# [Assigned task]
In the records below, locate the line containing "middle pip: (786, 581)", then extract it and all following lines exactly, ending with the last line.

Joint position lists:

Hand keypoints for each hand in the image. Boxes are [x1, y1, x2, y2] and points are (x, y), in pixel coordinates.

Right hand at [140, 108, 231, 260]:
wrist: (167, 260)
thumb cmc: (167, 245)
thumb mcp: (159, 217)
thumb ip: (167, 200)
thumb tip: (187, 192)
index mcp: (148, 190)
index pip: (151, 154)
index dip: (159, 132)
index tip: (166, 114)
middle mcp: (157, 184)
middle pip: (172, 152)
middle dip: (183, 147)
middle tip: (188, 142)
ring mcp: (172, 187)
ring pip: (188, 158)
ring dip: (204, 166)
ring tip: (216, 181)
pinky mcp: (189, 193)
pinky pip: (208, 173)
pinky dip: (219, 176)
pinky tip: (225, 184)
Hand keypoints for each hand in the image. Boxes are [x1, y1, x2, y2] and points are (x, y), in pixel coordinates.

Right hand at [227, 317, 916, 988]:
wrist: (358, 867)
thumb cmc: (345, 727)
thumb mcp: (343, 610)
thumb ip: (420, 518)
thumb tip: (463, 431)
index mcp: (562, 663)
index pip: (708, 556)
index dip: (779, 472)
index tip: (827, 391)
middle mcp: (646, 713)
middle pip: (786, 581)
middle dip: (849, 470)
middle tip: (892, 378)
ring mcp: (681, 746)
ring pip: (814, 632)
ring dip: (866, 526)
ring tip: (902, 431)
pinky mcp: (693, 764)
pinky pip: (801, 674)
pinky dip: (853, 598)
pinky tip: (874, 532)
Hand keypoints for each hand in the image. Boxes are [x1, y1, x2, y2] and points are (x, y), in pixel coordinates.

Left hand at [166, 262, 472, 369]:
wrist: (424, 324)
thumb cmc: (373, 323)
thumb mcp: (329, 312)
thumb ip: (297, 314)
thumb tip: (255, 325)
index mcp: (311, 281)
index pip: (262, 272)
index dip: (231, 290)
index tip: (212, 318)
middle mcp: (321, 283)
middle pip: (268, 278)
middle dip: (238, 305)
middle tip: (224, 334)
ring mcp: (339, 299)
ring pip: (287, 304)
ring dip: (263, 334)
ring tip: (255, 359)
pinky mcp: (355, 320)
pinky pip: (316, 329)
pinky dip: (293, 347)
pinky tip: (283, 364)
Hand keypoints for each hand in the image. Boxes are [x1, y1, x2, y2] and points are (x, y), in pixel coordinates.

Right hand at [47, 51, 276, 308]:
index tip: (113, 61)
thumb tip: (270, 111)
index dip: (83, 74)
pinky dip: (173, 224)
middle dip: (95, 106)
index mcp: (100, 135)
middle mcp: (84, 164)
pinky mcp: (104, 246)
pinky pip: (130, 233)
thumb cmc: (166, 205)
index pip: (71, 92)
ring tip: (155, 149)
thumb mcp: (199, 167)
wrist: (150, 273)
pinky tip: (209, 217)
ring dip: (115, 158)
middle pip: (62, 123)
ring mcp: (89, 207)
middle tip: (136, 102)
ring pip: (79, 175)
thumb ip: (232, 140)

# [Answer below]
middle pip: (786, 581)
middle dip: (849, 470)
middle tip: (892, 378)
ring mcp: (681, 746)
ring pip: (814, 632)
ring dip: (866, 526)
ring tip: (902, 431)
pinky mcp: (693, 764)
pinky pip: (801, 674)
pinky dip: (853, 598)
pinky tip: (874, 532)
Hand keypoints for each hand in the image. Boxes are [x1, y1, x2, y2] and points are (x, y), in pixel coordinates.

Left hand at [166, 262, 472, 369]:
wrist: (424, 324)
thumb cmc: (373, 323)
thumb mcp: (329, 312)
thumb ip: (297, 314)
thumb tip: (255, 325)
index mcp: (311, 281)
index pip: (262, 272)
index dip: (231, 290)
index tip: (212, 318)
middle mcp: (321, 283)
middle pip: (268, 278)
middle dip: (238, 305)
middle tip: (224, 334)
ring mcp: (339, 299)
ring pip: (287, 304)
ring dip: (263, 334)
ring tip: (255, 359)
pinky mcp: (355, 320)
pinky pip: (316, 329)
pinky dip: (293, 347)
pinky tip: (283, 364)
Hand keypoints for each hand in the image. Boxes are [x1, y1, x2, y2] and points are (x, y), in pixel coordinates.

Right hand at [47, 51, 276, 308]:
index tip: (113, 61)
thumb tip: (270, 111)
index dip: (83, 74)
pinky dip: (173, 224)
middle dip: (95, 106)
index mcp: (100, 135)
middle mcp: (84, 164)
pinky mcp: (104, 246)
pinky pip: (130, 233)
thumb cmc: (166, 205)
index pip: (71, 92)
ring tip: (155, 149)
thumb mcp: (199, 167)
wrist: (150, 273)
pinky tip: (209, 217)
ring dip: (115, 158)
middle pip: (62, 123)
ring mcp: (89, 207)
middle tip: (136, 102)
ring pip: (79, 175)
thumb ip: (232, 140)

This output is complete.